The number’s on a players uniform are as much a part to a players psyche and identity as their names to the fans. The numbers on their back mean so much to some players that they do not seem to play like themselves without their special numbers. So was it any wonder that newly minted Hall of Famer Rickey Henderson once paid $ 25,000 to get his beloved “24” on his back during one of his many team changes in his career.
And changing your number can also change the way the fans see a player. When pitcher Roger Clemens came back, didn’t it seem a bit odd to see him in a “21” jersey instead of the traditionaL “22” that he wore during his glory days.

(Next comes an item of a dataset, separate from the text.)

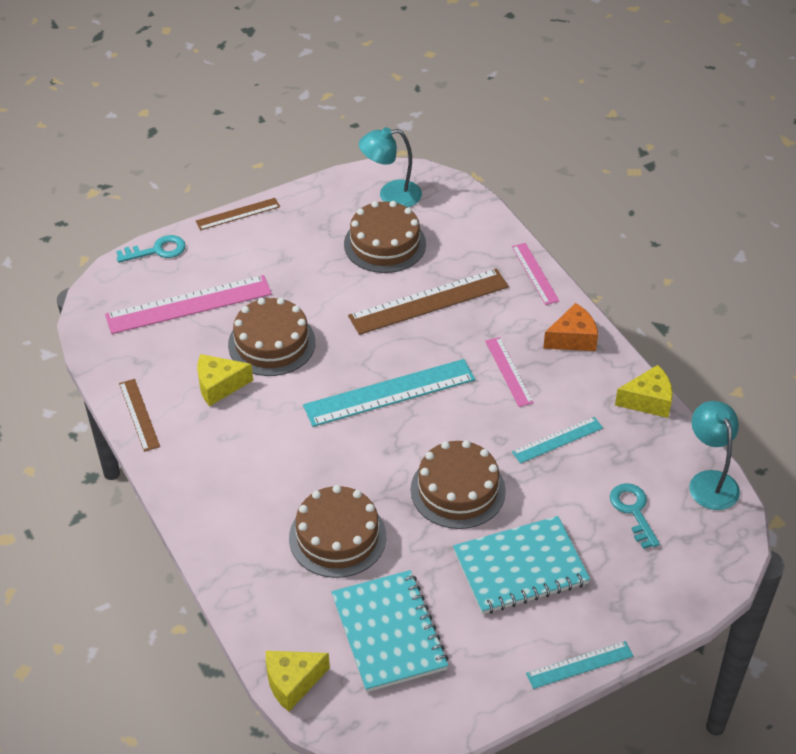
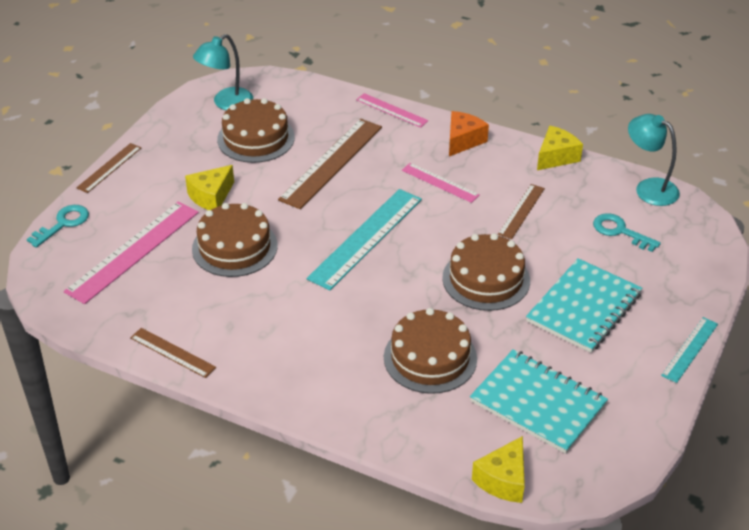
camera: 35 degrees left, 5 degrees down
yellow cheese [197,354,253,406] -> yellow cheese moved to [185,165,234,210]
turquoise ruler [512,417,603,464] -> brown ruler [498,184,545,239]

And when Michael Jordan put on that “45” jersey during his return to the courts, did he not look anything like the “23” we grew to love for all those years in Chi-town.
Numbers can universally imprint a player into our minds and memories. I look at Carl Crawford’s early years with the Rays wearing the number “8” years,before he switched to “13”. It was like a night and day comparision as he began to sprint out from under a shadow the minutehe put number “13” on his back. Now you know him by his number from a distance and do not have to look at the name blazoned across his shoulders.
I remember an article by ESPN columnist Jim Caple back a few years ago where he remembers a “Seinfeld” episode that showed how a players number can transform into our daily lives and about how synonymous a player and their numbers can become to us ?
” Consider the Seinfeld episode when George Costanza revealed to his fiancé Susan that he planned to name their first child Seven. “Seven Costanza?” Susan replied, “Are you serious?”
Mickeymantle.com We all know the poor George did not stand a chance in that arument and went down on flames. But those numbers do something within us. Those simple cloth numbers. I know as a player I did not want the secondary numbers like “18” or “11”, I wanted that number where I felt safety within, and secure going to battle wearing on my back.That’s right, to me either number “13” or “31” held the powers of the universe plain and simple.
We know that a majority of the baseball world is content with number under 70, but Rays Manager Joe Maddon has worn the number “70” for years and we can not visual;ize him wearing anything else on his back. But the numbers game goes beyond just numbers at times. Most good pitchers would not even consider wearing a single digit number on their backs. But it can go further than that in the realms of good and bad. A number can end up defining a player just by sight.
So as the Rays take the field today at 4 pm in Seattle, think about it for a minute. Could you imagine Evan Longoria not wearing his customary “3”, or even Rays starter Scott Kazmir not wearing number “19” If those number symbolize who they are to you, then you get the idea of this blog. Mention to a Yankee fan the number “4” and you get Lou Gehrig. Mention “24” to a San Francisco Giants fan and you get Willy Mays.
Mlb.com The number becomes just as important as what they do on the field or mound. For that number will always symbolize who they are as a player, and what they did while wearing that number. So, you got to wonder, what did Choate and Riggans get for exchanging their jersey numbers with the Rays two veterans. Well, neither are saying right now, but what they did is give their new teammates a sense of comfort and security on their first day on the job.